*** DATA SECTION ***
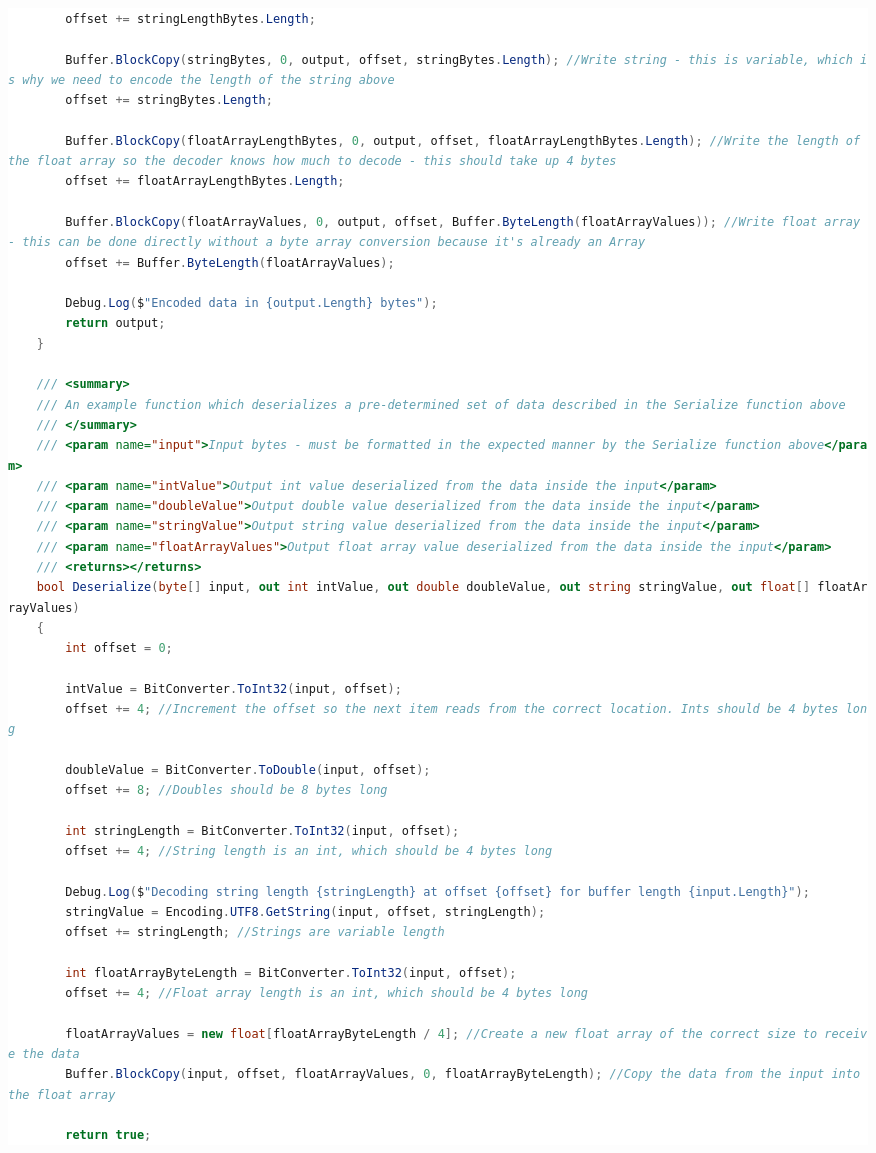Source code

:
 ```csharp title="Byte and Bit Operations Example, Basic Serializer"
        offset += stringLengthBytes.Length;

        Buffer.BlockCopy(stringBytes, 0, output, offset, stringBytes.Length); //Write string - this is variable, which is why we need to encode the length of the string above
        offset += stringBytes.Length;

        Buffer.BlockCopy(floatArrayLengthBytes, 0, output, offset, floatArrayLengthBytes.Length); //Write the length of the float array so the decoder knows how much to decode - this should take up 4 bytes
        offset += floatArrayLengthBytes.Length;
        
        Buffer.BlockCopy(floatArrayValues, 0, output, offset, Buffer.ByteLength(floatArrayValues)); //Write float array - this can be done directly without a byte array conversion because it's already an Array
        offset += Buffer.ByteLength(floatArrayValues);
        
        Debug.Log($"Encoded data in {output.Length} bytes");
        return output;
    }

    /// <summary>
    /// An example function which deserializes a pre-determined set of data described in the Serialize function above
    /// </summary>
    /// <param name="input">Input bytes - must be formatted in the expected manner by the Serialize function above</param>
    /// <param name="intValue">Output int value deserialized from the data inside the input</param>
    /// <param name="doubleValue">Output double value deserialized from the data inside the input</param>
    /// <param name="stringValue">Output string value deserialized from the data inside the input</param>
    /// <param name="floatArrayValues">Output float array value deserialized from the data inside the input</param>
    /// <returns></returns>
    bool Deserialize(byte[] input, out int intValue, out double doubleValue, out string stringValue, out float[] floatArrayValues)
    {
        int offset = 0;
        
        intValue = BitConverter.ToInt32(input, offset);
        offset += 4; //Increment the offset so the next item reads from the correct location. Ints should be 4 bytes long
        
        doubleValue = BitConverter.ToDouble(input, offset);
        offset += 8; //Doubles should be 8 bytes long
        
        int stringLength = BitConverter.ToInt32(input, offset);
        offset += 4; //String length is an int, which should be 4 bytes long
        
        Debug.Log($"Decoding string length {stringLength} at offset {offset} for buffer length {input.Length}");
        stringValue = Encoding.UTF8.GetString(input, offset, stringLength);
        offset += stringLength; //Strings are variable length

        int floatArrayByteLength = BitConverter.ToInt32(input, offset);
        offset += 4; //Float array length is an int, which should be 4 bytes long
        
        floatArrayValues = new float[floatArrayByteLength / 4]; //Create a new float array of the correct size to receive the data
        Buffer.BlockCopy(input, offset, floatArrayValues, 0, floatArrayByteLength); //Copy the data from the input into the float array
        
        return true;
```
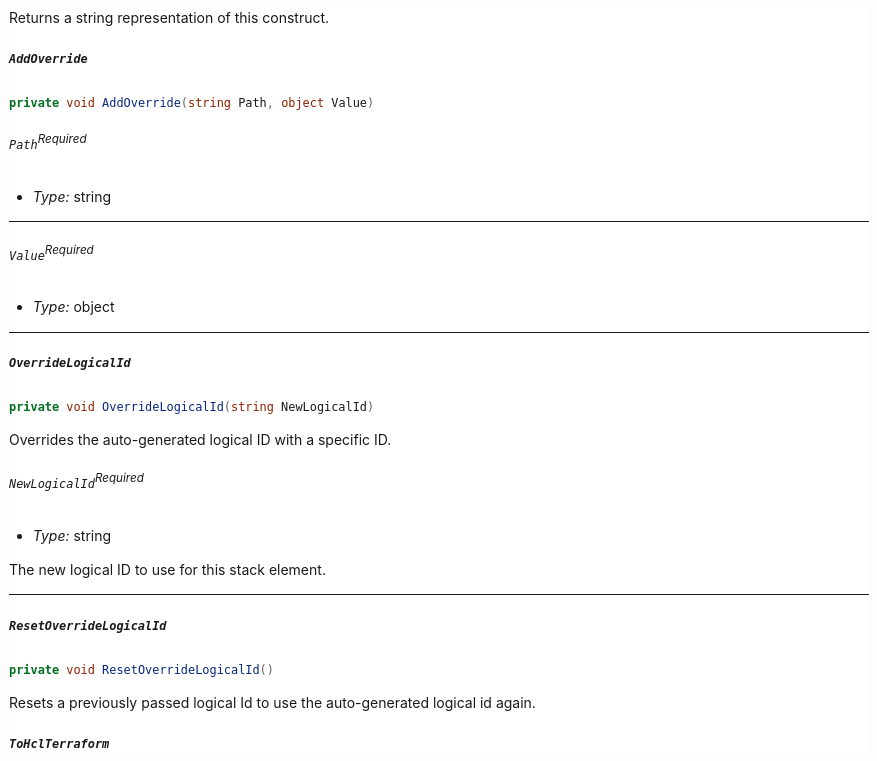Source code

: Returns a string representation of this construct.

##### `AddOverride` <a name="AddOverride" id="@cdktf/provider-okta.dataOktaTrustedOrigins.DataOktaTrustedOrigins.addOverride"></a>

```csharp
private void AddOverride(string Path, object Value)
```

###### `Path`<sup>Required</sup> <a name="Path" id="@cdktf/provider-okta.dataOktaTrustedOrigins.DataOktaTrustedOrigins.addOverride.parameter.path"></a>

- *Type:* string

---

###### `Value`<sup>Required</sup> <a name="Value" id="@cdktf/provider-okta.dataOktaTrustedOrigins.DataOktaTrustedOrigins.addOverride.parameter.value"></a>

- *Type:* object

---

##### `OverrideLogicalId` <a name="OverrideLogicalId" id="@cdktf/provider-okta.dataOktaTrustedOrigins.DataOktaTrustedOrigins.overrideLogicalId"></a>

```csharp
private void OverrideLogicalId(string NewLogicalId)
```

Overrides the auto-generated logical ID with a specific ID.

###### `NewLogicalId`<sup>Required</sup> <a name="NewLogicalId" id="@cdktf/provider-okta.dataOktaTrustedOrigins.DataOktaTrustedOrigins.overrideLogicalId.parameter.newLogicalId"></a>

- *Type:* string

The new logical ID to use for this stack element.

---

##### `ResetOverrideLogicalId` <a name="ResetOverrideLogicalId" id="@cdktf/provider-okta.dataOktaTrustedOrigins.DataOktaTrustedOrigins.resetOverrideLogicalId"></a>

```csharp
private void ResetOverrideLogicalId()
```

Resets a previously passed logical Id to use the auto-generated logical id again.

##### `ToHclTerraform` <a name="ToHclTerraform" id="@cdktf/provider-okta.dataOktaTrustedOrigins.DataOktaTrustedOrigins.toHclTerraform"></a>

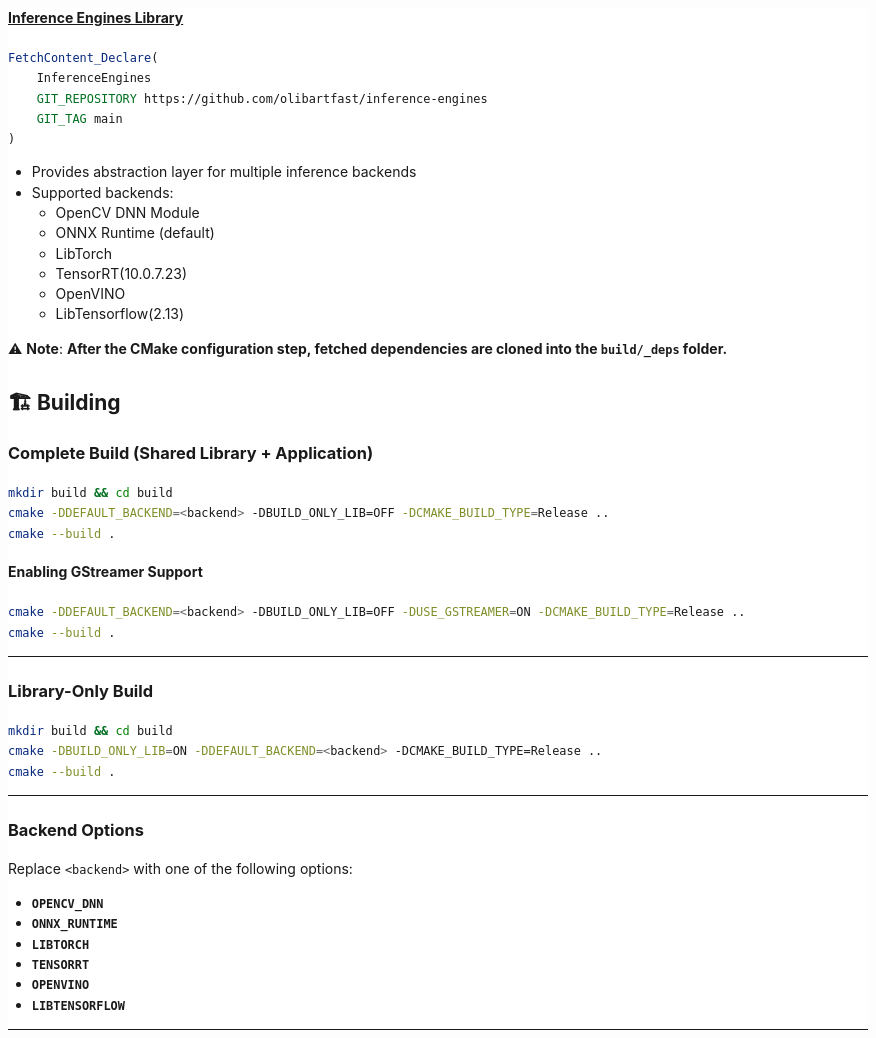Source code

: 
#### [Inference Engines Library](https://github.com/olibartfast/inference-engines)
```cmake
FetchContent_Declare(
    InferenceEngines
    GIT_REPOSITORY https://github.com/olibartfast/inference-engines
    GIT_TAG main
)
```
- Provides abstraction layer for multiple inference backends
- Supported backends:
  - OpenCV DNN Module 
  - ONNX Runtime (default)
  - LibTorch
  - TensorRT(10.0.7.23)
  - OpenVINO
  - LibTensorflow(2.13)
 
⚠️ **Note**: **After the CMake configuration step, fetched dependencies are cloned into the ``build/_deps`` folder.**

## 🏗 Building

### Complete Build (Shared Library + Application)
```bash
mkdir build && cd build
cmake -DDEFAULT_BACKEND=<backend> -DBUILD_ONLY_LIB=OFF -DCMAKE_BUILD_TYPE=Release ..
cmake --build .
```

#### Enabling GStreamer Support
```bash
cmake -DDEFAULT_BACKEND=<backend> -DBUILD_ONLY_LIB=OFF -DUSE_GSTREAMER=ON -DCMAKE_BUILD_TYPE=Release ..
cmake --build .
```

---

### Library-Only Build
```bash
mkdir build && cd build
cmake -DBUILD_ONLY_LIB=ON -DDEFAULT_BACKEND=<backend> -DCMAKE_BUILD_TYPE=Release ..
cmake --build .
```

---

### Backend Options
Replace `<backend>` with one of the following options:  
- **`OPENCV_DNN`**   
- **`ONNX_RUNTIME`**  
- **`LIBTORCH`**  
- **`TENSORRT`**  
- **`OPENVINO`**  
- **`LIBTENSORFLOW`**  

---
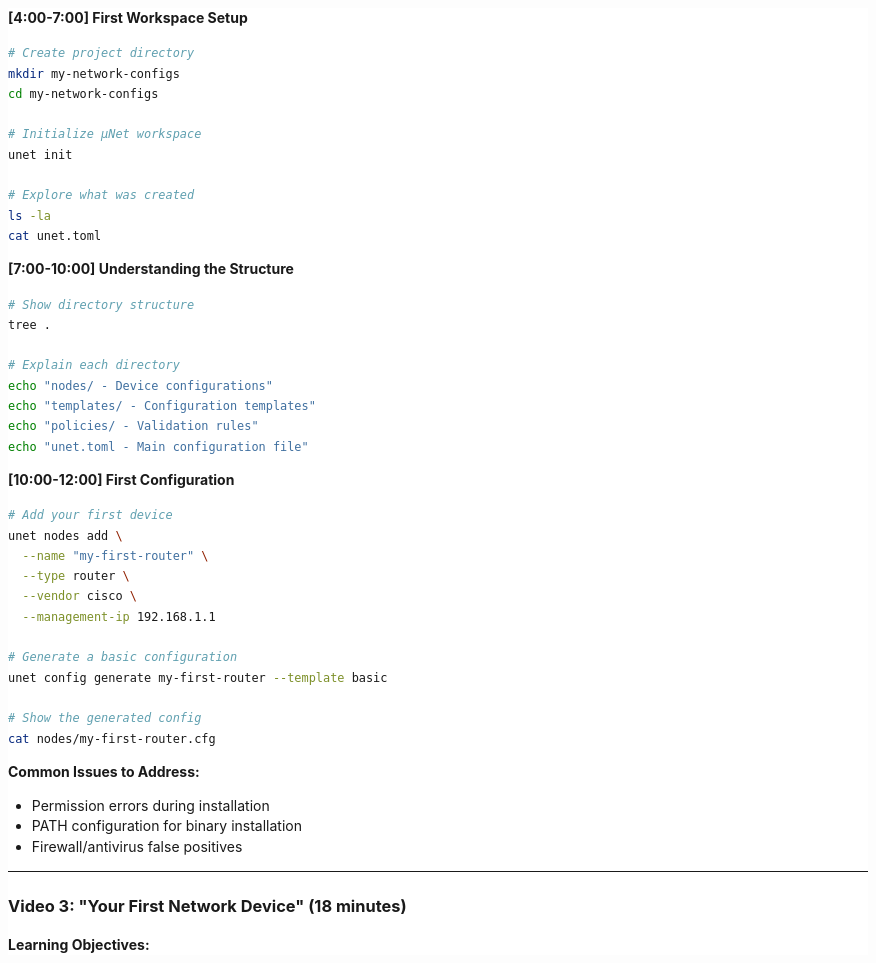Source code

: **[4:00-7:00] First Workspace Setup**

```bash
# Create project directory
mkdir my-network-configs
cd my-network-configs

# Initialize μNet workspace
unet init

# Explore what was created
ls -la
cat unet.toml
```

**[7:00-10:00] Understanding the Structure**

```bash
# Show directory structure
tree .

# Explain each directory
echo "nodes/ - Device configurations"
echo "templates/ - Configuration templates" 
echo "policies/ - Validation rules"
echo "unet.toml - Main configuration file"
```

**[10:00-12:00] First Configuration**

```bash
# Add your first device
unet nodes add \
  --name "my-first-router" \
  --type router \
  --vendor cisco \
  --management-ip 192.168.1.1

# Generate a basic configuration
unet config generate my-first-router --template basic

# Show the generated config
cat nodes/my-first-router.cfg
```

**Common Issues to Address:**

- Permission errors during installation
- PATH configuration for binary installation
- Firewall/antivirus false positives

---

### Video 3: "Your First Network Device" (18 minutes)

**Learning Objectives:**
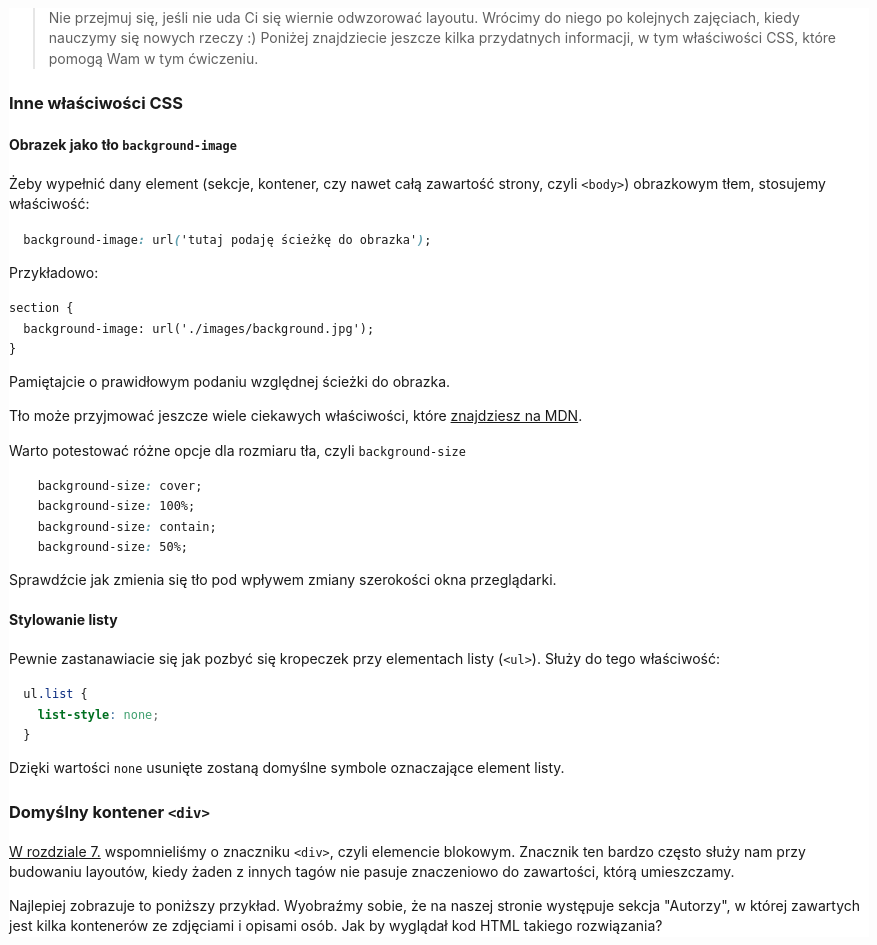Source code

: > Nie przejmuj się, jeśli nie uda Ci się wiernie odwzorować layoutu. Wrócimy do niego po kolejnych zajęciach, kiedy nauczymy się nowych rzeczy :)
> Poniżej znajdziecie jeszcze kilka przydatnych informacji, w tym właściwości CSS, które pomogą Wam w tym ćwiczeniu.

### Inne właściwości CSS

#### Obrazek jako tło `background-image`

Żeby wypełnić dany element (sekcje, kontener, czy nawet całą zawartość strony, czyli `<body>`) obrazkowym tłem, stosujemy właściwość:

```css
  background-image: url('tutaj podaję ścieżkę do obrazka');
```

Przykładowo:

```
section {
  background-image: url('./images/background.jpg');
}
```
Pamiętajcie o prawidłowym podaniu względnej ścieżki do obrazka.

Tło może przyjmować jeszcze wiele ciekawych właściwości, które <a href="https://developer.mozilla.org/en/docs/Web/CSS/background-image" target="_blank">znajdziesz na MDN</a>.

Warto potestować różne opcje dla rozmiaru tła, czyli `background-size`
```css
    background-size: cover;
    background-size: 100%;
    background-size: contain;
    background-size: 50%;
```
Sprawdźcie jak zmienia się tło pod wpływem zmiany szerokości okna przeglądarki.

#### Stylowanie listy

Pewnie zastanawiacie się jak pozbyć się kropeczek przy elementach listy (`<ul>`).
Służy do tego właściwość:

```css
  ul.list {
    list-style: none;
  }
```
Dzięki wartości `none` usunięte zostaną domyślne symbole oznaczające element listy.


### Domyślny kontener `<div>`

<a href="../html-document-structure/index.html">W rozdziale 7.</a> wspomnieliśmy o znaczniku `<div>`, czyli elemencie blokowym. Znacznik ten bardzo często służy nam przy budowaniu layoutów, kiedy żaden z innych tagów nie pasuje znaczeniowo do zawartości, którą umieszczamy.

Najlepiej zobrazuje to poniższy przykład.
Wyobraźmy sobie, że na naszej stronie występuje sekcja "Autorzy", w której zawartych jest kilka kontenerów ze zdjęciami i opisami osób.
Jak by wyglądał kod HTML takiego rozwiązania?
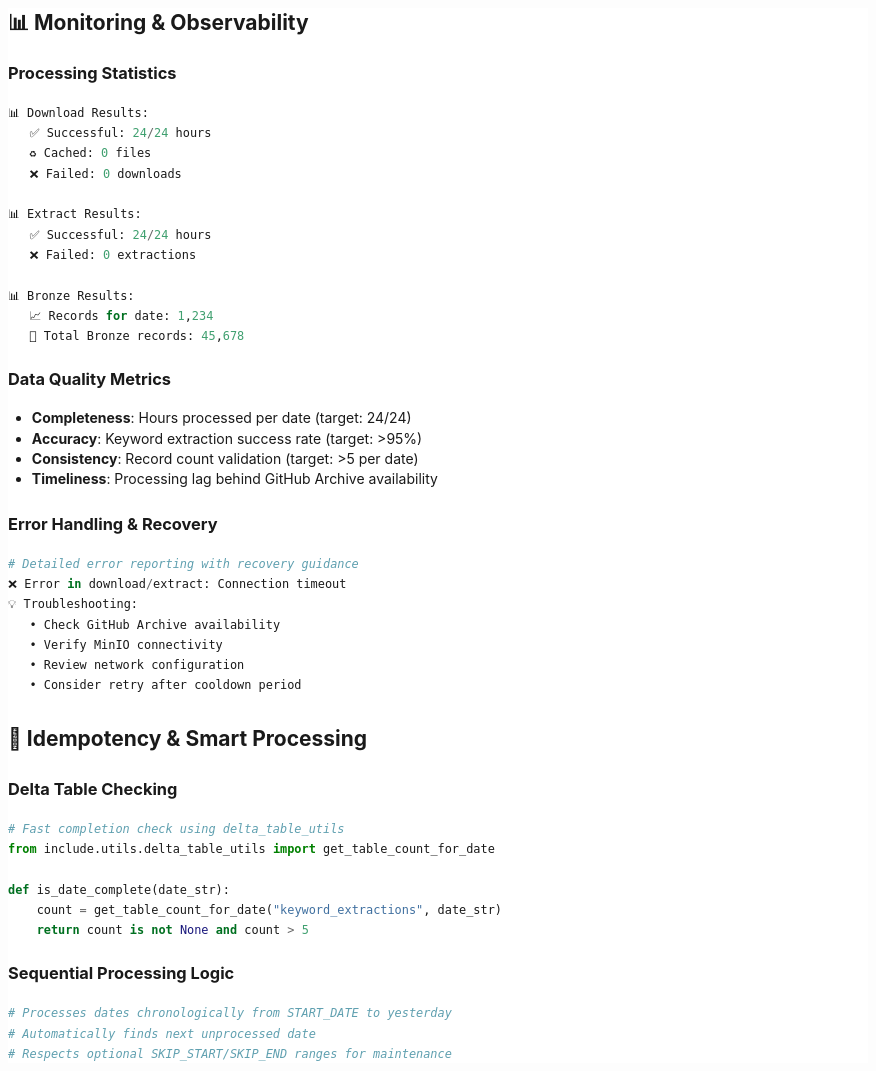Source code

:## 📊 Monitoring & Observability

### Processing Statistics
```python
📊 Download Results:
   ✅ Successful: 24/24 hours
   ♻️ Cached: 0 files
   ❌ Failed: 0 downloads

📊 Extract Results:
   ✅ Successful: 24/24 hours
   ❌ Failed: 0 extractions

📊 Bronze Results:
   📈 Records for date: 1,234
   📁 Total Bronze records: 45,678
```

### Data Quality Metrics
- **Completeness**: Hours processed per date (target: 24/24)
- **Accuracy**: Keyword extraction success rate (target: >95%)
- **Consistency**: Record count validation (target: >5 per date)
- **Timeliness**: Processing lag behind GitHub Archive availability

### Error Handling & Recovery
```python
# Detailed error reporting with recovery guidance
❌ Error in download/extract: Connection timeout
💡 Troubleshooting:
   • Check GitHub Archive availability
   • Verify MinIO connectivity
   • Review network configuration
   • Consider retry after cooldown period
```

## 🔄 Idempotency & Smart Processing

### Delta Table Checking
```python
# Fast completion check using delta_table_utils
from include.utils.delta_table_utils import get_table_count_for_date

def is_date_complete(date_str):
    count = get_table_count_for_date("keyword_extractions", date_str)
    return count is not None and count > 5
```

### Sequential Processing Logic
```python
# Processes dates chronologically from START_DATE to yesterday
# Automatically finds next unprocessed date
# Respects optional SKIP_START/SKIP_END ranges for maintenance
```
*** End of DATA SECTION ***
- BRIEF: From the entries, copy every line in which the string "stringValue" can be found.

- SOLVED EXERCISE:
    /// <param name="stringValue">Output string value deserialized from the data inside the input</param>
    bool Deserialize(byte[] input, out int intValue, out double doubleValue, out string stringValue, out float[] floatArrayValues)
        stringValue = Encoding.UTF8.GetString(input, offset, stringLength);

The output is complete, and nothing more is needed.